START TEXT

809: Can the buffer byte array be sized based on linemax? The field declaration should be with the other fields at the top of the file. 848: checkNewline compares == with linemax; that works when each byte is counted separately It seems like it would safer if it was ">=". 957: can sbBuf be shared with lbuf? More on the input buffering question below.
jmh.src: http://cr.openjdk.java.net/~sherman/8164278/Base64BM.java jmh.result: http://cr.openjdk.java.net/~sherman/8164278/base64.bm
Base64.Decoder.decode0: Adopted the "similar" optimization approach we took in Base64.Encoder.encode0() to add a "fast path" to decode a block of 4-byte units together (current implementation decodes one single byte per while/loop. The jmh benchmark result indicates a big speed boost (those decodeArray/Mime/Url results, from 30% to 2 times faster, depends on input size).
:)
Base64.Encoder.encode0() It appears encode0() was fully optimized in 1.8. Can't get it faster :-) Tried to use Unsafe.getLong/putLong instead of byte by byte access. But it appears the 8-byte "vectorization" does not bring us enough speed up, the performance is the same as the current one. See encode00() at http://cr.openjdk.java.net/~sherman/8164278/webrev.00
Base64.Encoder.wrap(OutputStream)/EncOutputStream.write(): If my memory serves me right, the current implementation was under the assumption that the underlying output stream probably is buffered (if invoker cares). It would be a redundant if EncOutputStream buffers bytes again. It appears this is a wrong assumption. It is much slower to write 4 bytes separately, compared to bundle them together in a byte[4] and write into underlying, even the underlying output stream is a ByteArrayOutputStream. Again, the proposed change is to add a fast path loop, as we do in encode0(), to decode/ write a block of 3-byte->4-byte unites. It appears this fast loop can help the compiler to optimize away some boundary checks, therefor is much faster. The jmh result Base64BM.encodeOS suggests the new implementation is almost 4 times faster and is almost the same as java.mail's stream encoder.

END TEXT

_TASK INSTRUCTIONS_.
1. In the Base64 review notes, how much faster does the Base64BM.encodeOS result show the new EncOutputStream implementation to be?
2. Carry on the Base64 review notes from the point where they stop.
The lines that follow have no connection to the Base64 review notes.

START DATA EXCERPTS

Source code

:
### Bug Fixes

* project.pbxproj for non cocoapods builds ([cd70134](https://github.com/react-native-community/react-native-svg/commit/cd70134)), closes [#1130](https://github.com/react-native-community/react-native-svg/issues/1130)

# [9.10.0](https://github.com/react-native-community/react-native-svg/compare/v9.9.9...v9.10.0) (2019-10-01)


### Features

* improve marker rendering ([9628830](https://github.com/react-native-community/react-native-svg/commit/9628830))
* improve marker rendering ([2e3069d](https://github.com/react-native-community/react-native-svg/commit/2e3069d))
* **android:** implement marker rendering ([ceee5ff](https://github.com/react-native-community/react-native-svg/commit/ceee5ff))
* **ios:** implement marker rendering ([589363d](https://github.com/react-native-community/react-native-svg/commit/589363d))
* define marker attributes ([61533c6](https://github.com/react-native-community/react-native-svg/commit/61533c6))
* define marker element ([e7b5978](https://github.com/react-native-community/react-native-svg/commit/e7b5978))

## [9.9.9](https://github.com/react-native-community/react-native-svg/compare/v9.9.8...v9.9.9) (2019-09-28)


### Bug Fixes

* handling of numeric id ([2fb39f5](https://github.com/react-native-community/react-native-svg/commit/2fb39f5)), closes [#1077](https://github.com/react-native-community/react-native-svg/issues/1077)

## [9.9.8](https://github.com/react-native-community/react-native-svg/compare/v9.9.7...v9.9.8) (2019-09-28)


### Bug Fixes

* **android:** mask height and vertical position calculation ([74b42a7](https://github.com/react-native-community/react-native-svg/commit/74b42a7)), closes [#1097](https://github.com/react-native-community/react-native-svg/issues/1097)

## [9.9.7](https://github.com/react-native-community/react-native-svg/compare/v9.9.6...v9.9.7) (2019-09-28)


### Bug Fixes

END DATA EXCERPTS

_RESULTS FOR EACH TASK_.
1. Almost 4 times faster, nearly matching java.mail's stream encoder.

2.
Base64.Decoder.wrap(InputStream)/DecInputStream.read(): Same as the approach we take for decode0(), to add a fast path decode block of 4-byte unites together. The jmh result Base64BM.decodeOS (the name probably should be decodeIS, for InputStream, but anyway...) shows the proposed one is 4 times faster than the existing impl and double the java.mail (Base64BM.decodeOS_javamail) implementation.
However, there is a side-effect of adding a buffering mechanism into DecInputStream. The current implementation read bytes from the underlying stream one by one, it never reads more bytes than it needs, which means it should/is supposed to just stop at the last byte that it needs to decode, when there is "=" present in the stream. With buffering, it's possible more bytes (after "=", which indicates "end of base64 stream") might be read/consumed in and buffered. A concern? if this is indeed a concern, the only alternative might be to add a separate method to support this "faster-buffered-decoder"?
How much buffering is needed to speed it up? Can the mark/reset functions of the underlying stream be used to backup the stream if it overshoots? If mark and reset are not supported then read 1 byte at a time. Regards, Roger
Thanks, Sherman
On 2/6/18, 8:28 AM, Roger Riggs wrote:
Hi Sherman,
On 2/5/2018 9:00 PM, Xueming Shen wrote:
Hi,
Please help review the change for JDK-8164278.
issue: https://bugs.openjdk.java.net/browse/JDK-8164278 webrev: http://cr.openjdk.java.net/~sherman/8164278/webrev Are the reentrant locks necessary? concurrent reads from streams are not usually synchronized so its the caller that need to synchronize. If locks are necessary, why no lock for the EncOutputStream buffer?
Thanks Roger, I don't really care the "correctnesss" of the de/coding via the in/output stream under concurrent access. As you said the caller should take the responsibility for that. In case of DecInputStream there is risk that the "pos" might be updated out of the buffer boundary and trigger exception, if under concurrent access. It's not the case for EncOutputStream. But yes, let me see if I can get away with this via local copy of the pos/cnt.
809: Can the buffer byte array be sized based on linemax? The field declaration should be with the other fields at the top of the file.
sure possible with some calculation.
848: checkNewline compares == with linemax; that works when each byte is counted separately It seems like it would safer if it was ">=".
updated.
957: can sbBuf be shared with lbuf?
probably not. lbuf is for the bytes from underlying input stream. sbBuf is to store/get the first byte of the decoded result.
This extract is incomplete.